Dr Maria-Valasia Peppa, Research Associate at the Geospatial Engineering Group, led the session on geospatial interventions and discussed the crucial nature of UAS and the role that they play to detect the changes taking place on the land and water bodies due to advent of climate change. The session was divided into three parts:
demonstration of different type of UAS (fixed-wing and multi-rotors) and sensors that can be carried on-board and;
UAS flying operation at the school’s back yard.
In particular, Dr M. V. Peppa discussed during the lecture the importance of using UAS for scientific purposes, with their ability to provide access to the areas that are too difficult or perilous for humans, and their ability to capture real-life landscapes with intricate details. To illustrate her point, she narrated the formation of lakes caused by glaciers melting in the Himalayas. Images captured with a fixed-wing UAS supported by researchers from ICIMOD, Nepal were stitched together to reconstruct a detailed 3D model of a particular glacial lake in the Himalayas. The 3D model can be viewed here.

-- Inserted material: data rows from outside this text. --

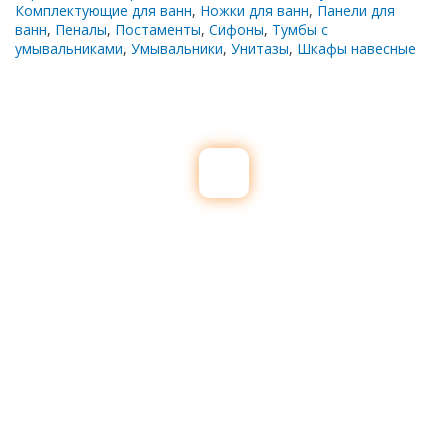
Комплектующие для ванн
,
Ножки для ванн
,
Панели для
ванн
,
Пеналы
,
Постаменты
,
Сифоны
,
Тумбы с
умывальниками
,
Умывальники
,
Унитазы
,
Шкафы навесные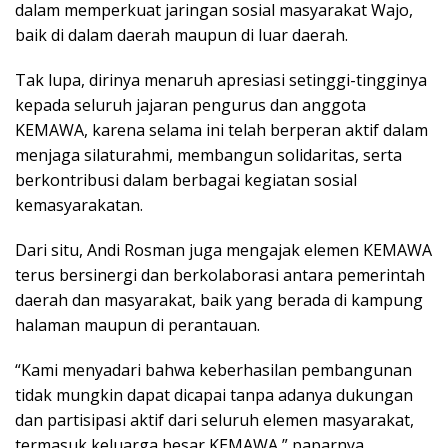
dalam memperkuat jaringan sosial masyarakat Wajo,
baik di dalam daerah maupun di luar daerah.
Tak lupa, dirinya menaruh apresiasi setinggi-tingginya
kepada seluruh jajaran pengurus dan anggota
KEMAWA, karena selama ini telah berperan aktif dalam
menjaga silaturahmi, membangun solidaritas, serta
berkontribusi dalam berbagai kegiatan sosial
kemasyarakatan.
Dari situ, Andi Rosman juga mengajak elemen KEMAWA
terus bersinergi dan berkolaborasi antara pemerintah
daerah dan masyarakat, baik yang berada di kampung
halaman maupun di perantauan.
“Kami menyadari bahwa keberhasilan pembangunan
tidak mungkin dapat dicapai tanpa adanya dukungan
dan partisipasi aktif dari seluruh elemen masyarakat,
termasuk keluarga besar KEMAWA,” paparnya.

During the demonstration session the students had an opportunity to interact with the UAS that the Newcastle team had brought with them. There were two different systems on display, the DJI M600 and the DJI Phantom 4 Pro. The DJI M600 UAS carries a thermal camera, the Workswell WIRIS Pro that captures thermogram observations compared to the DJI Phantom 4 Pro that is equipped with a built-in RGB compact camera capturing aerial imagery in visible electromagnetic wavelength. The DJI M600 UAS is a relatively heavy system suited for complex topography of inaccessible landscapes. The DJI Phantom 4 Pro is lightweight and easy to use, capable of capturing high quality imagery, suited for commercial, academic as well as leisure photography and videography. Students were allowed to explore the systems and Dr M. V. Peppa explained more about each of the UAS when the students interacted with them closely.
An interesting activity was when the students could see a thermographic response of their body as captured via the thermal camera and they could spot warm/cold regions of their body and the surrounding room.
Another activity included students’ interaction with a 3D-printed surface model of a cultural-heritage landscape in Birdoswald over the Hadrian’s wall. The Newcastle team had brought a 3D model which was 3D printed to showcase the dramatic slope in Birdoswald that is under threat due to fluvial erosion and this can have an adverse impact on the Hadrian’s fort nearby. For more information, you can check the newsfeed of the project Cultural Heritage through Time here.
Post the interactive session, Dr M. V. Peppa explained the safety protocols and the students went for a live flying operation with the pilot Mr Johannes Senn (who is also one of our current PhD candidates using UAS for fluvial geomorphological research, who flew the DJI Phantom 4 Pro. The students displayed a bold message to the world (#CorbridgeHeroes4ClimateChange), passionately demonstrating what they stood for as a team.
What do the kids think?
‘We all connect together and we all live on the planet, and we all need to do something about it because there’s no Planet B, is there?’ Elise
‘I chatted to my mum and my dad and we talked about trying to plant a carbon-neutral garden… so we bought the volcanic rock dust and we’re actually going to create it over the holiday.’ Orran
'You need to listen to us and you need to think about what we’re saying. We need to act now, not in 4 months, not in a year, but now.’ Josh
The Newcastle team learnt immensely from their intervention and are currently developing plans to emulate the success demonstrated at Corbridge Middle School with schools in their project partners and stakeholders countries, Malaysia, India, Colombia and Ethiopia.